The biggest problem of today's literary world is its moral and intellectual bankruptcy.
COWARDICE
I can give multiple examples of intellectual and moral cowardice, beginning with the Bennington Summer Writers Conference of 1995 when Liam Rector publicly destroyed copies of an anti-corruption issue of my zeen in full view of many of the biggest names in the lit-biz.

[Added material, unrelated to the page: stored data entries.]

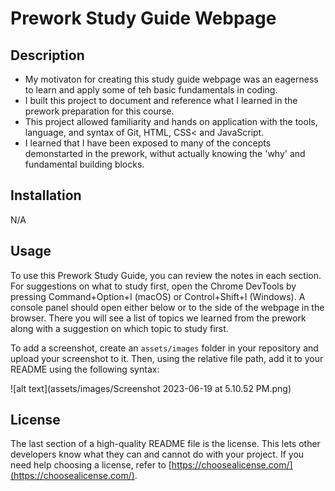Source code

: # Prework Study Guide Webpage

## Description

- My motivaton for creating this study guide webpage was an eagerness to learn and apply some of teh basic fundamentals in coding. 
- I built this project to document and reference what I learned in the prework preparation for this course.
- This project allowed familiarity and hands on application with the tools, language, and syntax of Git, HTML, CSS< and JavaScript.
- I learned that I have been exposed to many of the concepts demonstarted in the prework, withut actually knowing the 'why' and fundamental building blocks.

## Installation

N/A

## Usage

To use this Prework Study Guide, you can review the notes in each section. For suggestions on what to study first, open the Chrome DevTools by pressing Command+Option+I (macOS) or Control+Shift+I (Windows). A console panel should open either below or to the side of the webpage in the browser. There you will see a list of topics we learned from the prework along with a suggestion on which topic to study first.

To add a screenshot, create an `assets/images` folder in your repository and upload your screenshot to it. Then, using the relative file path, add it to your README using the following syntax:

![alt text](assets/images/Screenshot 2023-06-19 at 5.10.52 PM.png)


## License

The last section of a high-quality README file is the license. This lets other developers know what they can and cannot do with your project. If you need help choosing a license, refer to [https://choosealicense.com/](https://choosealicense.com/).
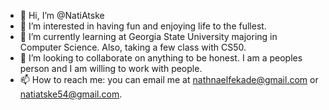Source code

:- 👋 Hi, I’m @NatiAtske
- 👀 I’m interested in having fun and enjoying life to the fullest.
- 🌱 I’m currently learning at Georgia State University majoring in Computer Science. Also, taking a few class with CS50.
- 💞️ I’m looking to collaborate on anything to be honest. I am a peoples person and I am willing to work with people.
- 📫 How to reach me: you can email me at nathnaelfekade@gmail.com or natiatske54@gmail.com.

<!---
NatiAtske/NatiAtske is a ✨ special ✨ repository because its `README.md` (this file) appears on your GitHub profile.
You can click the Preview link to take a look at your changes.
--->

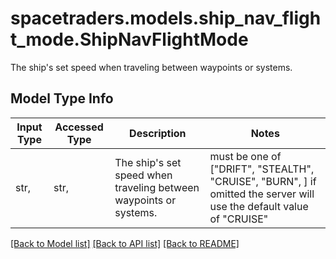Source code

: # spacetraders.models.ship_nav_flight_mode.ShipNavFlightMode

The ship's set speed when traveling between waypoints or systems.

## Model Type Info
Input Type | Accessed Type | Description | Notes
------------ | ------------- | ------------- | -------------
str,  | str,  | The ship&#x27;s set speed when traveling between waypoints or systems. | must be one of ["DRIFT", "STEALTH", "CRUISE", "BURN", ] if omitted the server will use the default value of "CRUISE"

[[Back to Model list]](../../README.md#documentation-for-models) [[Back to API list]](../../README.md#documentation-for-api-endpoints) [[Back to README]](../../README.md)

None of the sterling figures present said or did anything. (Two of them, along with a student who was there, privately informed me about the incident.)
Another example was in 2000/2001, when NOT ONE of 300 prominent literary names the ULA sent its Moody Protest to would sign it, though many agreed with it privately, as documented by the N.Y. Post.

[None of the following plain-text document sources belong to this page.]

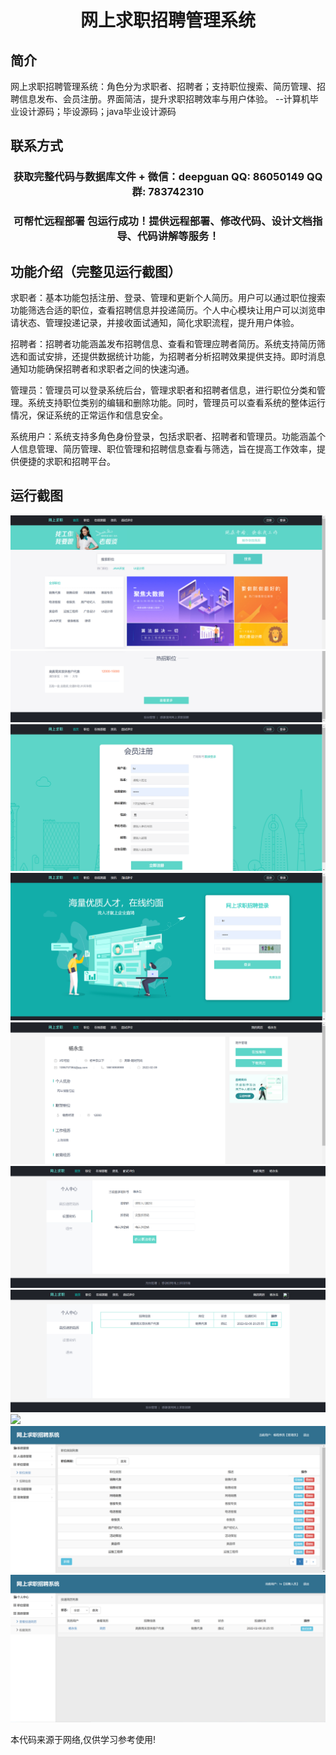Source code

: <p><h1 align="center">网上求职招聘管理系统</h1></p>

## 简介
网上求职招聘管理系统：角色分为求职者、招聘者；支持职位搜索、简历管理、招聘信息发布、会员注册。界面简洁，提升求职招聘效率与用户体验。    --计算机毕业设计源码；毕设源码；java毕业设计源码


## 联系方式
<p><h3 align="center">获取完整代码与数据库文件 + 微信：deepguan QQ: 86050149 QQ群: 783742310</h3></p>
<p><h3 align="center">可帮忙远程部署 包运行成功！提供远程部署、修改代码、设计文档指导、代码讲解等服务！</h3></p>

## 功能介绍（完整见运行截图）
求职者：基本功能包括注册、登录、管理和更新个人简历。用户可以通过职位搜索功能筛选合适的职位，查看招聘信息并投递简历。个人中心模块让用户可以浏览申请状态、管理投递记录，并接收面试通知，简化求职流程，提升用户体验。

招聘者：招聘者功能涵盖发布招聘信息、查看和管理应聘者简历。系统支持简历筛选和面试安排，还提供数据统计功能，为招聘者分析招聘效果提供支持。即时消息通知功能确保招聘者和求职者之间的快速沟通。

管理员：管理员可以登录系统后台，管理求职者和招聘者信息，进行职位分类和管理。系统支持职位类别的编辑和删除功能。同时，管理员可以查看系统的整体运行情况，保证系统的正常运作和信息安全。

系统用户：系统支持多角色身份登录，包括求职者、招聘者和管理员。功能涵盖个人信息管理、简历管理、职位管理和招聘信息查看与筛选，旨在提高工作效率，提供便捷的求职和招聘平台。


## 运行截图
![](imgs/588112-20220208203658934-1460463634.png)
![](imgs/588112-20220208203705925-323007126.png)
![](imgs/588112-20220208203711126-1897027666.png)
![](imgs/588112-20220208203716970-166817863.png)
![](imgs/588112-20220208203726796-187021636.png)
![](imgs/588112-20220208203732276-929108580.png)
![](imgs/588112-20220208203737446-273366155.png)
![](imgs/588112-20220208203743478-1533323901.png)
![](imgs/588112-20220208203756116-1635739011.png)
![](imgs/588112-20220208203802038-648907838.png)

<p>本代码来源于网络,仅供学习参考使用!</p>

I encountered more moral and intellectual cowardice from lit-bloggers in 2005 over the matter of plagiarism in Harper's mag-- a matter eventually resolved by the magazine with an essay from much-awarded lit-stooge Jonathan Lethem defining the word plagiarism out of existence. (Esteemed members of the intellectual community were okay with this.)

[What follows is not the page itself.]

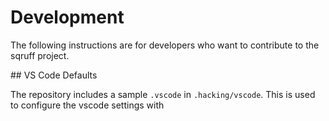 # Development

The following instructions are for developers who want to contribute to the sqruff project.

## VS Code Defaults

The repository includes a sample `.vscode` in `.hacking/vscode`. This is used to configure the vscode settings with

Harper's Editor Roger D. Hodge, an icon of corruption, last month came out publicly in favor of Machiavellian lying, and again, not a whisper of disagreement from literary jellyfish.
COMPASS
As big a problem is that established literary writers have no moral compass, and so are able to lie and cheat at will-- and always able to rationalize it.
WEAKNESS
Even the underground showed weakness when the ULA lost five members early in 2007, at a time when I was pushing hard on two separate fronts. Those same two matters are in front of us again. How many undergrounders now are willing to rejoin the battle?